ОТРЫВОК ТЕКСТА —
В романе Х. Х. женится на бывшей подруге Барбары Николетте, и она берет садо-мазо на себя. В жизни, как уже было сказано, бывшая невеста Клауса Манна не оставила своего старого мужа; но в том же 1936 году, когда роман увидел свет, Грюндгенс действительно вступил в многолетний брак с великолепной актрисой и великолепной женщиной, Марианной Хоппе, принимавшей его ориентацию. Такие лишь отчасти фиктивные браки, где есть все, кроме секса, бывают не только «оборонительными», но и счастливыми. Кстати, вторым мужем Эрики Манн тоже станет гомосексуальный английский поэт Уистен Оден, столь высоко ценимый Бродским.
Но какой роли! Эрудиту и эстету Клаусу Манну не вспомнились в этом месте слова Гамлета о том, что актеры — «обзор и краткая летопись века». Случается, однако, что через них говорит темный оракул истории. В описании Мефисто-Хефгена есть нечто большее, чем восхищение актерской удачей. Манн пишет о несчастливости хефгеновского (грюндгенского) сатаны, о перепадах от «жуткой меланхолии» и «ледяной печали» к «сомнительной веселости»1. О его горестном знании людей, их «злых тайн»; о боли за них и о взгляде отчаяния из-под маски феерического грима. Дух отрицанья, дух сомненья в этом описании больше и значительнее личности лицедея Хефгена. Недаром Томас Манн в свадебной речи сравнил артиста со светляком, незаметным днем и сверкающим вечером, на сцене. Мефисто знал…
В романе Х. Х. с помощью хозяина Берлина вызволяет из лагеря Отто Ульрихса. Правда, когда Х. Х. пытается во второй раз выручить неугомонного подпольщика, могущественный патрон ставит своего любимчика на место. Ульрихс гибнет в застенке, и таинственный свидетель обещает Хефгену возмездие (напомним, на дворе середина30-х). В 1943 году политэмигрант Эрнст Буш, постранствовав по Европе и СССР и отвоевав в Испании, будет интернирован и этапирован на родину, прямо в лапы нацистов. И тут роман станет былью. Бывший левый кабаретист, ныне интендант Государственного театра, нацистский вельможа Густаф Грюндгенс выцарапает Буша почти из петли; Буш дождется прихода советских войск в тюрьме Бранденбург и доберется до своей старой берлинской квартиры, на дверях которой еще значится его имя.

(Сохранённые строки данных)
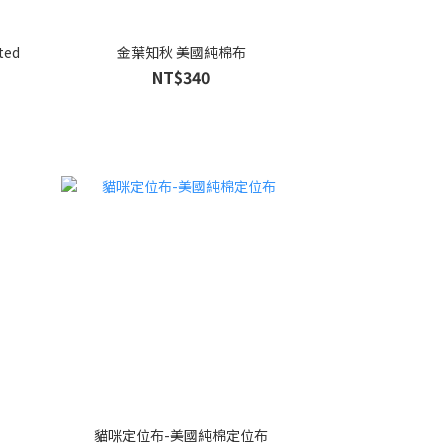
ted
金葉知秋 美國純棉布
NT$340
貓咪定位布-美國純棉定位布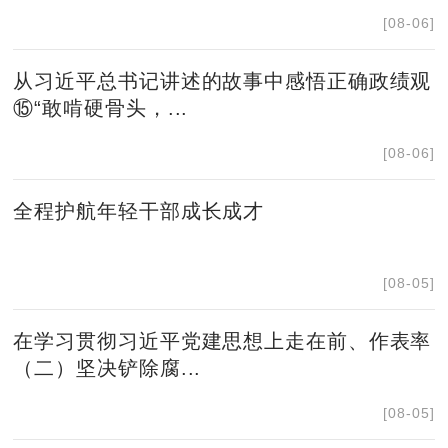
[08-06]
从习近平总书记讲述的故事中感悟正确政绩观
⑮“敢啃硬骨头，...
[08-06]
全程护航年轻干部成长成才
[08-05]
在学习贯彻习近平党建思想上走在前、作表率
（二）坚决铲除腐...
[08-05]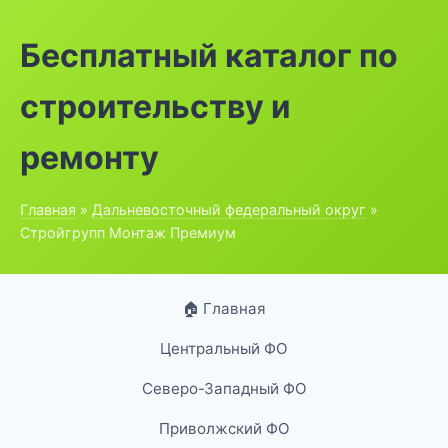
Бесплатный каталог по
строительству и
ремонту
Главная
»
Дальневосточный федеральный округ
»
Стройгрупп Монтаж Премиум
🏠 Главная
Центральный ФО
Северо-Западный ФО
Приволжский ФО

...

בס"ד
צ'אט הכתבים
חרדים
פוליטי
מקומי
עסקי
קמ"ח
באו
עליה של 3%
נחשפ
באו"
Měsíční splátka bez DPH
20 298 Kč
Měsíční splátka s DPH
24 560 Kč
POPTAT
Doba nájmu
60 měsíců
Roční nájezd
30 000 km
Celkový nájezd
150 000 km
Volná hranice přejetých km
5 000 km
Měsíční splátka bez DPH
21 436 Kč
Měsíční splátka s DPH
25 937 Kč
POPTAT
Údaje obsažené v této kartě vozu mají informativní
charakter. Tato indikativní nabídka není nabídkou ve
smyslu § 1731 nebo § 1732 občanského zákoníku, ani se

ЦЕЛЬ ЗАДАНИЯ —
Перепишите часть отрывка от слов "В романе Х. Х. женится" до слов "высоко ценимый Бродским." включительно, заменив "многолетний брак" на "долгий брак".

РЕШЕНИЕ ЗАДАНИЯ —
В романе Х. Х. женится на бывшей подруге Барбары Николетте, и она берет садо-мазо на себя. В жизни, как уже было сказано, бывшая невеста Клауса Манна не оставила своего старого мужа; но в том же 1936 году, когда роман увидел свет, Грюндгенс действительно вступил в долгий брак с великолепной актрисой и великолепной женщиной, Марианной Хоппе, принимавшей его ориентацию. Такие лишь отчасти фиктивные браки, где есть все, кроме секса, бывают не только «оборонительными», но и счастливыми. Кстати, вторым мужем Эрики Манн тоже станет гомосексуальный английский поэт Уистен Оден, столь высоко ценимый Бродским.